I used to have a terrible fear of dogs. Back in fifth grade, a dog bit my hand so badly that the bone showed. My neighbor and classmate at our apartment row on Mabini Street had insisted then that I let their friendly bulldog lick my hand. That was a bitter first lesson on trust, as it earned me a daily injection of duck’s embryo at my back for two weeks. Since then, I have vowed never to go near a dog again.
In the years that followed, I had dog trauma while almost all my friends naturally turned up to be, of all things, dog owners/lovers. House visits for listening to records and soirees were nightmares, especially when the house pet was present. I always felt that they smelled my fear as I was always the first one to be checked out, a lick here and a smell there, while I froze on the spot. Once, a Doberman slowly approached me as I sat glued to the sofa. Then, as though to mock me, it lifted its head slowly on my lap and dozed off.
Looking at dogs from a safe distance during those school years, I have resigned all hopes of ever having one. All because of one lousy bite and 14 injections. I guess the growing frustration slowly built up inside because one night, from out of the blue, I decided that I was really tired of being deathly scared of dogs.
It happened during my singing days in Manila back in the late 70s. T’was the age of Aquarius and rock-and-roll and our generation was still hung up on Woodstock. Anyway, the place we stayed in was adjacent to a large old stone house that was guarded by five or six ferocious dogs. During the day, the dogs were in their cages, so it was safe to pass and use the front gate.
However come evenings, they were let out as security. Since our gigs finished past midnight, our alternative route away from the front gate was through the backdoor of a 24-hour pharmacy beside the stone house, and it entailed that we climb a makeshift ladder up a wall down to our residence. One night, having been tired of this set-up, I thought I wasn’t going to be cowed anymore by my perceived devils at the gates.

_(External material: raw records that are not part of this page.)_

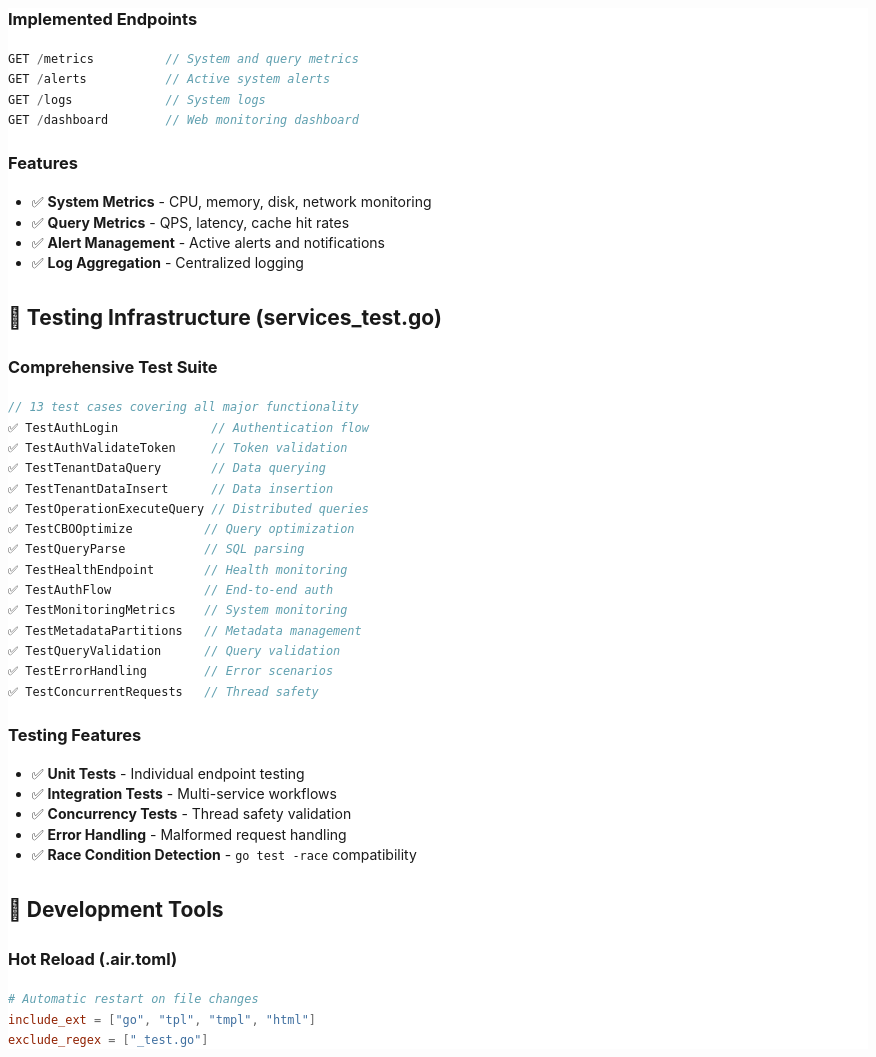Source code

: ### **Implemented Endpoints**
```go
GET /metrics          // System and query metrics
GET /alerts           // Active system alerts
GET /logs             // System logs
GET /dashboard        // Web monitoring dashboard
```

### **Features**
- ✅ **System Metrics** - CPU, memory, disk, network monitoring
- ✅ **Query Metrics** - QPS, latency, cache hit rates
- ✅ **Alert Management** - Active alerts and notifications
- ✅ **Log Aggregation** - Centralized logging

## 🧪 **Testing Infrastructure (services_test.go)**

### **Comprehensive Test Suite**
```go
// 13 test cases covering all major functionality
✅ TestAuthLogin             // Authentication flow
✅ TestAuthValidateToken     // Token validation
✅ TestTenantDataQuery       // Data querying
✅ TestTenantDataInsert      // Data insertion
✅ TestOperationExecuteQuery // Distributed queries
✅ TestCBOOptimize          // Query optimization
✅ TestQueryParse           // SQL parsing
✅ TestHealthEndpoint       // Health monitoring
✅ TestAuthFlow             // End-to-end auth
✅ TestMonitoringMetrics    // System monitoring
✅ TestMetadataPartitions   // Metadata management
✅ TestQueryValidation      // Query validation
✅ TestErrorHandling        // Error scenarios
✅ TestConcurrentRequests   // Thread safety
```

### **Testing Features**
- ✅ **Unit Tests** - Individual endpoint testing
- ✅ **Integration Tests** - Multi-service workflows
- ✅ **Concurrency Tests** - Thread safety validation
- ✅ **Error Handling** - Malformed request handling
- ✅ **Race Condition Detection** - `go test -race` compatibility

## 🔧 **Development Tools**

### **Hot Reload (.air.toml)**
```toml
# Automatic restart on file changes
include_ext = ["go", "tpl", "tmpl", "html"]
exclude_regex = ["_test.go"]
```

So, feeling like Don Quixote before his roaring windmills, I shifted my guitar case to my left hand (as a shield), pulled out my belt and boldly entered through the front gate.

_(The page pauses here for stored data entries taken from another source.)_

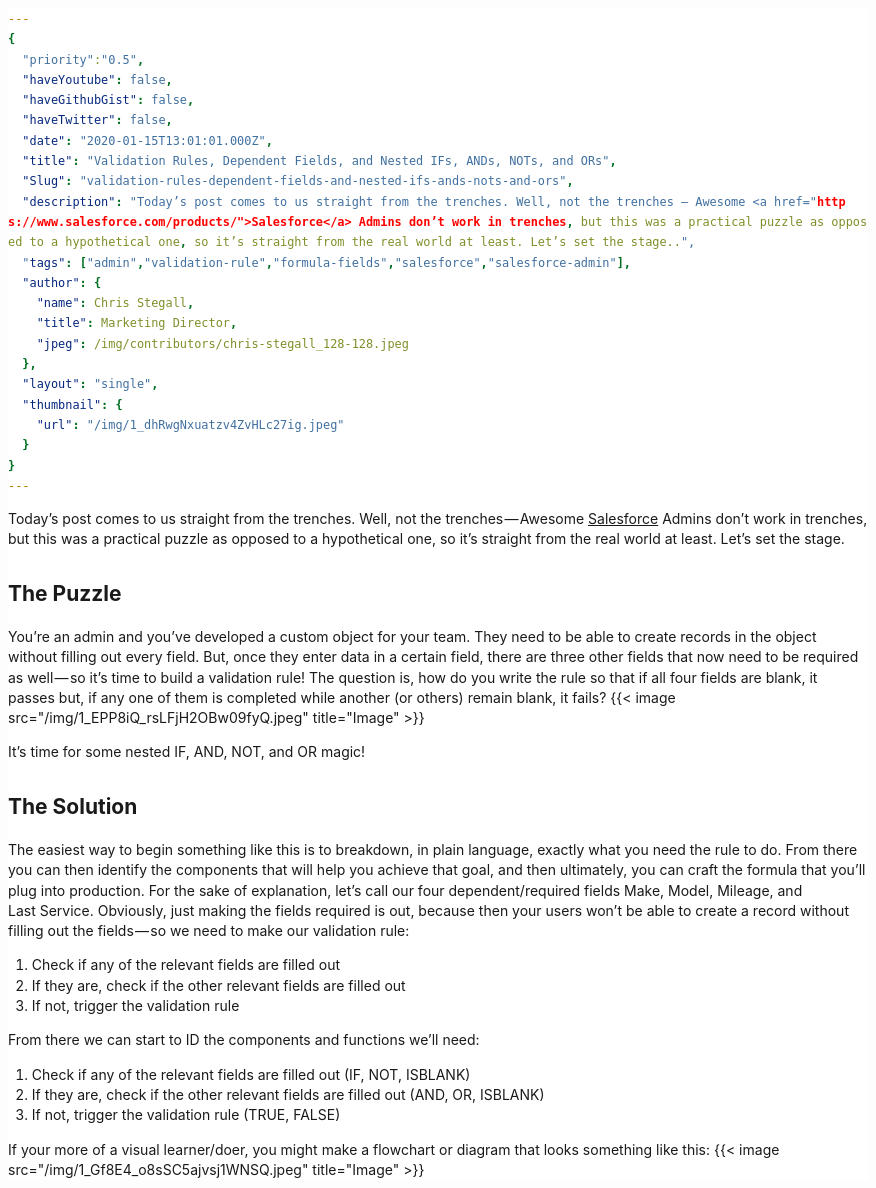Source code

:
 ```yaml
---
{
  "priority":"0.5",
  "haveYoutube": false,
  "haveGithubGist": false,
  "haveTwitter": false,
  "date": "2020-01-15T13:01:01.000Z",
  "title": "Validation Rules, Dependent Fields, and Nested IFs, ANDs, NOTs, and ORs",
  "Slug": "validation-rules-dependent-fields-and-nested-ifs-ands-nots-and-ors",
  "description": "Today’s post comes to us straight from the trenches. Well, not the trenches — Awesome <a href="https://www.salesforce.com/products/">Salesforce</a> Admins don’t work in trenches, but this was a practical puzzle as opposed to a hypothetical one, so it’s straight from the real world at least. Let’s set the stage..",
  "tags": ["admin","validation-rule","formula-fields","salesforce","salesforce-admin"],
  "author": {
    "name": Chris Stegall,
    "title": Marketing Director,
    "jpeg": /img/contributors/chris-stegall_128-128.jpeg
  },
  "layout": "single",
  "thumbnail": {
    "url": "/img/1_dhRwgNxuatzv4ZvHLc27ig.jpeg"
  }
}
---
```

Today’s post comes to us straight from the trenches. Well, not the trenches — Awesome [Salesforce](https://www.salesforce.com/products/) Admins don’t work in trenches, but this was a practical puzzle as opposed to a hypothetical one, so it’s straight from the real world at least. Let’s set the stage.

## The Puzzle

You’re an admin and you’ve developed a custom object for your team. They need to be able to create records in the object without filling out every field. But, once they enter data in a certain field, there are three other fields that now need to be required as well — so it’s time to build a validation rule!
The question is, how do you write the rule so that if all four fields are blank, it passes but, if any one of them is completed while another (or others) remain blank, it fails?
{{< image src="/img/1_EPP8iQ_rsLFjH2OBw09fyQ.jpeg" title="Image" >}}

It’s time for some nested IF, AND, NOT, and OR magic!

## The Solution

The easiest way to begin something like this is to breakdown, in plain language, exactly what you need the rule to do. From there you can then identify the components that will help you achieve that goal, and then ultimately, you can craft the formula that you’ll plug into production.
For the sake of explanation, let’s call our four dependent/required fields Make, Model, Mileage, and Last Service.
Obviously, just making the fields required is out, because then your users won’t be able to create a record without filling out the fields — so we need to make our validation rule:
<ol><li>Check if any of the relevant fields are filled out</li><li>If they are, check if the other relevant fields are filled out</li><li>If not, trigger the validation rule</li></ol>From there we can start to ID the components and functions we’ll need:
<ol><li>Check if any of the relevant fields are filled out (IF, NOT, ISBLANK)</li><li>If they are, check if the other relevant fields are filled out (AND, OR, ISBLANK)</li><li>If not, trigger the validation rule (TRUE, FALSE)</li></ol>If your more of a visual learner/doer, you might make a flowchart or diagram that looks something like this:
{{< image src="/img/1_Gf8E4_o8sSC5ajvsj1WNSQ.jpeg" title="Image" >}}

Had a housemate (who was friends with my four-legged tormentors) not come out to my rescue, 14 injections would not have been enough for my war wounds. “What the hell were you thinking?” he had asked, but I could not anymore remember what I had said during that fateful night. All I could recall feeling was this, an overwhelming sense I had finally won and conquered my childhood fear. And it has been that ever since. All doggies better watch out.